Both Scripture and history describe the world system called Babylon.
John in Revelation 17:5 describes Babylon as the great harlot (Revelation 17:5). The Bible uses adultery to describe idolatry. Idolatry is unfaithfulness to God (Hosea 1:2). Babylon opposes God’s redemptive plan and replaces it with human self-sufficiency. Babylon seeks power and wealth in an illusory attempt to get away with a sinful lifestyle opposed to God’s standards (Revelation 18:3). The great whore Babylon seeks worldly wealth convinced that its lack is humanity’s real problem. It hates the real riches we can obtain only through Jesus (2 Corinthians 8:9).
Babylon at the time John wrote the Revelation was Rome, an empire that persecuted Christians and sought to control vast portions of the world. The world system Babylon at the end of the age will be drunk with the blood of the saints (Revelation 17:6) as it seeks luxury. Its merchants will both fear and mourn her demise, one she never saw coming because of her rebellion against God (Revelation 18: 7,10-11).
We can recognize Babylon as any society that makes wealth acquisition its top priority at the expense of others (i.e., slavery in Rome, or enslavement by debt in modern societies) and one that opposes God’s standards of morality while persecuting Christians who would stand against its man-made standards.

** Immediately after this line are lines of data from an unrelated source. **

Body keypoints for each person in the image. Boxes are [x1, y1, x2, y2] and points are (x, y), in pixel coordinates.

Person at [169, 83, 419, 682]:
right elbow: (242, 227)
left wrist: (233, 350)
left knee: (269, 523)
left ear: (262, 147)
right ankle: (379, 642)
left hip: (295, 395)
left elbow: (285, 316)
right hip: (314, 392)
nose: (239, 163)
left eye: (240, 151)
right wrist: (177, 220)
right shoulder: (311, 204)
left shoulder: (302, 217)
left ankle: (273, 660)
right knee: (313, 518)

Coronavirus vs Globalization
Globalists/progressives try to plan the world’s course without God. Our modern day situation is really not that much different than that at the tower of Babel. The predictable outcome now seen in the developed world—record individual, government and corporate debt, unrestrained sexual immorality, rampant abortion, small families and the resultant demographic crises—can be directly attributed to the all-out quest to serve money instead of God.
The coronavirus, with astonishing speed, has brought the global economy to a standstill.

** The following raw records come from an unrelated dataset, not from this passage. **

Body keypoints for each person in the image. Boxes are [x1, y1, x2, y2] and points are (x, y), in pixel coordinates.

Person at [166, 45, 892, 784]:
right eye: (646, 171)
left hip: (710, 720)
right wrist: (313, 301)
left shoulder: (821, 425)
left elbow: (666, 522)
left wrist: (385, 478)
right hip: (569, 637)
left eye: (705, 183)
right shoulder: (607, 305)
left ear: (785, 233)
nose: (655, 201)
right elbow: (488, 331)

Will anyone notice the spiritual implications?
We don’t know how long the coronavirus will wreak havoc on the global economy. But even if the pandemic ends sooner than expected, it will leave in its wake a worldwide economic crisis (more on that in my past and future blogs).
Has coronavirus dealt a serious blow to globalization? Or, will progressives find a way to use it to their advantage, not willing to let any crisis go to waste? It’s not hard to imagine a progressive call to unite the world to fight future pandemics and to resolve the looming worldwide economic crisis. Of course, they will want to expand government to attain their goal.
Bursting Babylon’s Bubble
This is where American Evangelical Christians need discernment. We have been told that, before coronavirus, the United States economy was very strong; even the best we’ve ever had. That’s a lie. Our economy and the world economy were unsustainable; they were built on debt. Coronavirus was simply the pin that pricked the debt bubble. The underlying problems in our economy and that of the world are so deep and severe that two or three months of a shut down economy pale in comparison.

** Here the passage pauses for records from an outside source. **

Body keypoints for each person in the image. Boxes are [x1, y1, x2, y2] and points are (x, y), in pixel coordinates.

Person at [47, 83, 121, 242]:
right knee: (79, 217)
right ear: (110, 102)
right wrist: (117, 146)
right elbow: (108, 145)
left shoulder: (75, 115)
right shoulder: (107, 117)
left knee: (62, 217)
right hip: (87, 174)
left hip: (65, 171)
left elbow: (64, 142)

Years of artificially low interest rates have increased the money supply (in the form of debt) to unprecedented levels. When all of that money is unleashed on economies that have misallocated resources into non-productive assets, prices will skyrocket as competition for necessities increases amid a slowed economy. The world is awash in debt it cannot repay (Psalm 37:21). Babylon cannot solve the problems it has made for itself.
God will not give his glory to another (Isaiah 42:8). Not to progressives, not to conservative politicians, not to our economy, not to a united world. God provided the solution to the world’s problems when Jesus Christ died on the cross for our sins and rose from the dead. If Christians are to unite, let’s do so to proclaim God’s mercy to the world.